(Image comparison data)
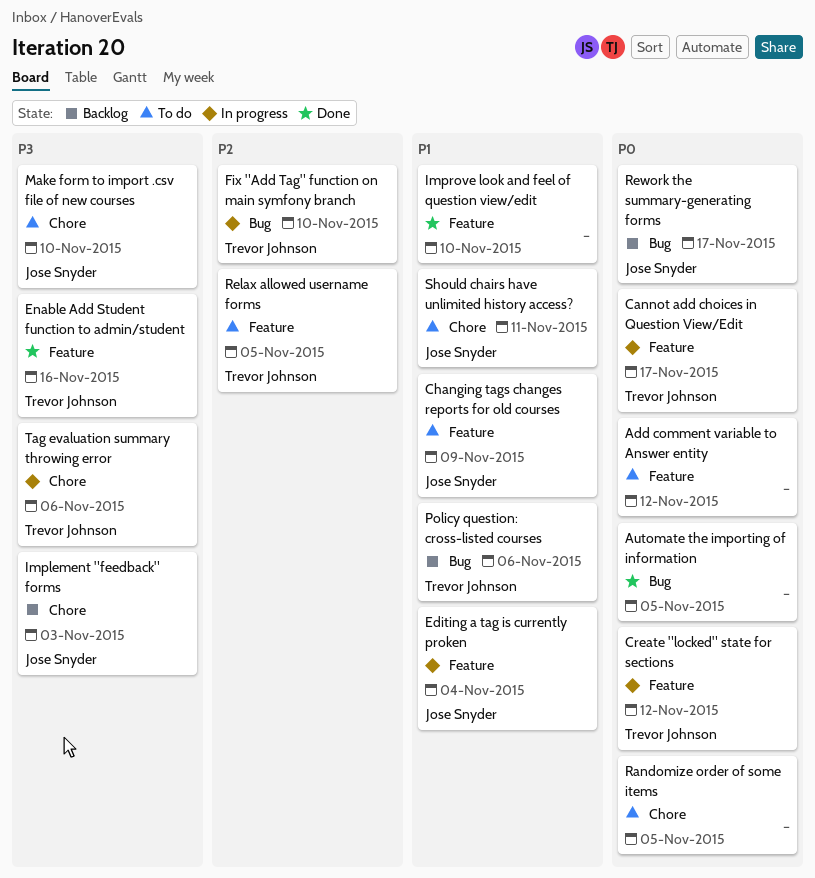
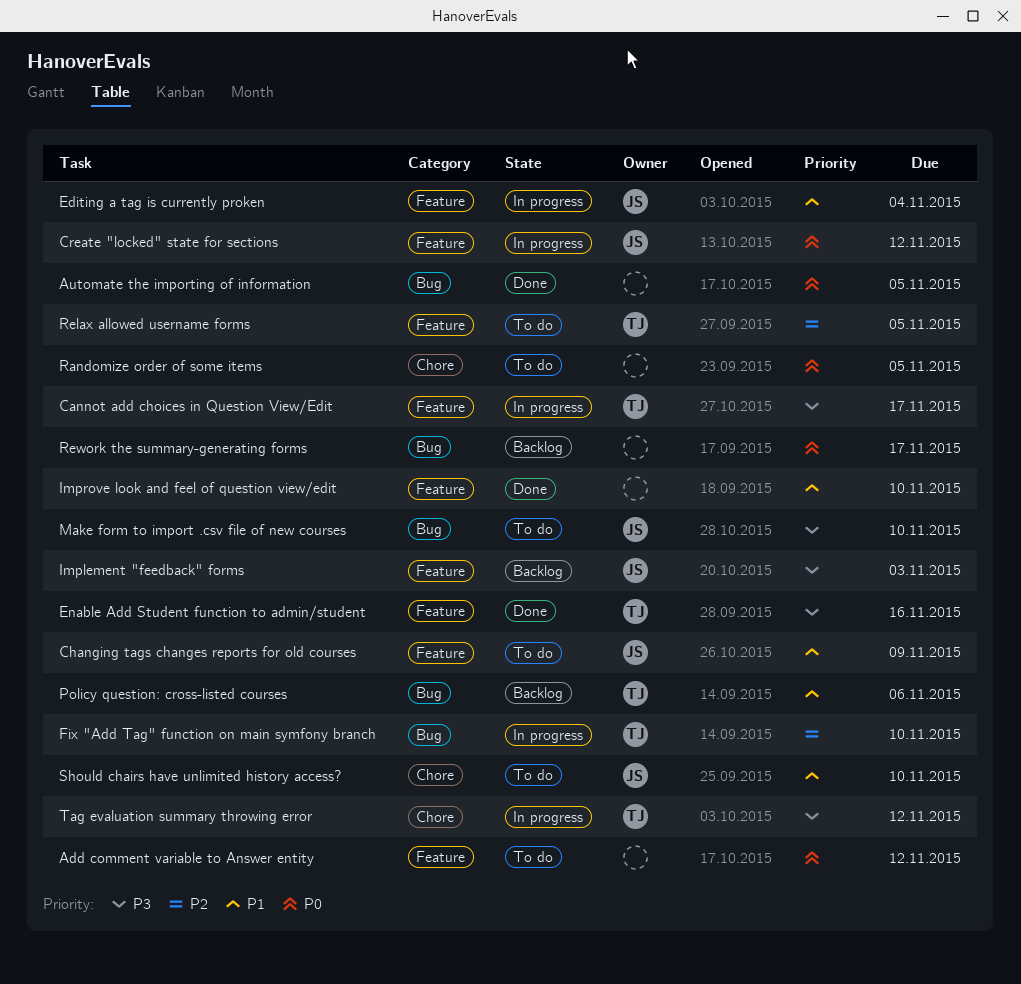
Cannot add choices in Question View/Edit, priority: P0 -> P3
Create "locked" state for sections, owner: Trevor Johnson -> Jose Snyder
Implement "feedback" forms, label: Chore -> Feature
Make form to import .csv file of new courses, label: Chore -> Bug
Rework the summary-generating forms, owner: Jose Snyder -> none
Should chairs have unlimited history access?, due: Nov 11 -> Nov 10
Tag evaluation summary throwing error, due: Nov 6 -> Nov 12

To-do item: What is needed here is an exact transcription of every record above, with images excluded.

The completed task:
Cannot add choices in Question View/Edit, priority: P0 -> P3
Create "locked" state for sections, owner: Trevor Johnson -> Jose Snyder
Implement "feedback" forms, label: Chore -> Feature
Make form to import .csv file of new courses, label: Chore -> Bug
Rework the summary-generating forms, owner: Jose Snyder -> none
Should chairs have unlimited history access?, due: Nov 11 -> Nov 10
Tag evaluation summary throwing error, due: Nov 6 -> Nov 12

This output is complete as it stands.